++++ LISTE

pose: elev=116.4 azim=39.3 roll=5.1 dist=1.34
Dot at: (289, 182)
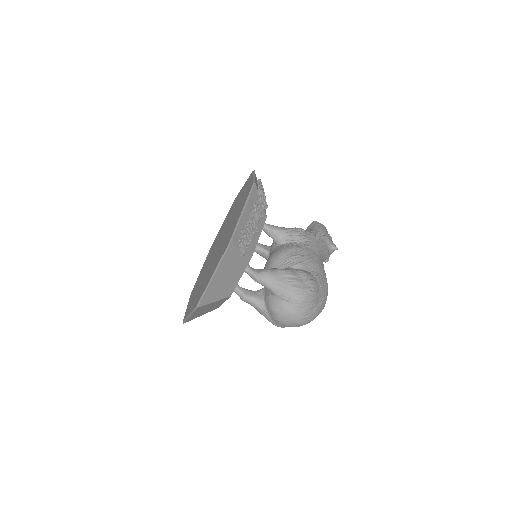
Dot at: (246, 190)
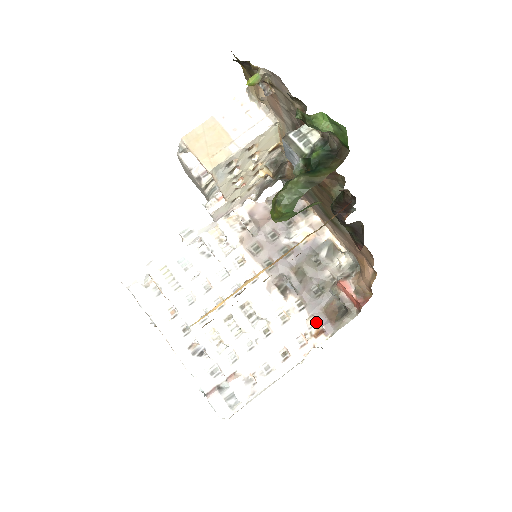
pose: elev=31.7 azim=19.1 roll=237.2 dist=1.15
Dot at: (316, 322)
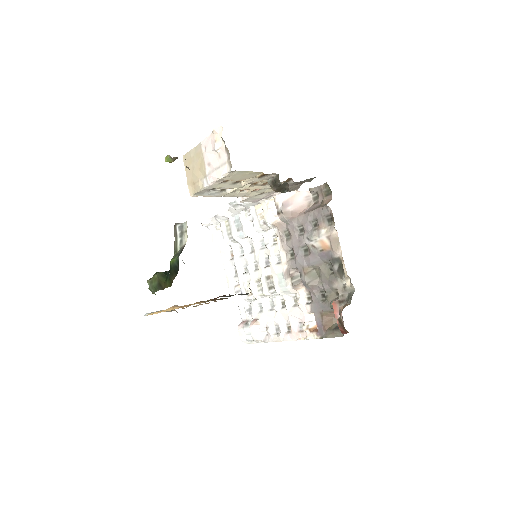
Dot at: occluded
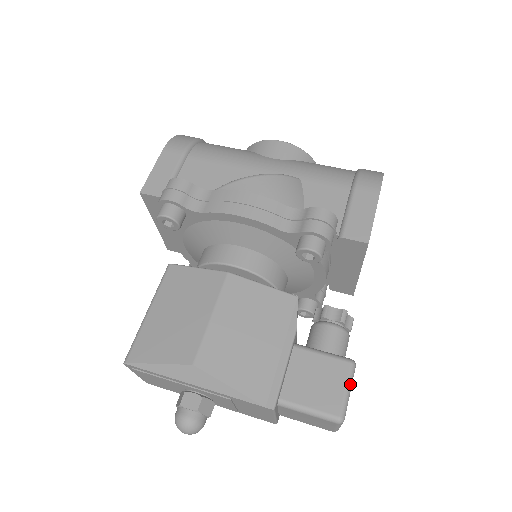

++++++++

CONSIGNE ÉCRITE: Reformulez toutes les lignes ci-dessus en liste numérotée, sans les lignes vides. Laissez les images hors de la réponse, s'il vous plaît.

SOLUTION ÉCRITE:
1. pose: elev=116.4 azim=39.3 roll=5.1 dist=1.34
2. Dot at: (289, 182)
3. Dot at: (246, 190)
4. pose: elev=31.7 azim=19.1 roll=237.2 dist=1.15
5. Dot at: (316, 322)
6. Dot at: occluded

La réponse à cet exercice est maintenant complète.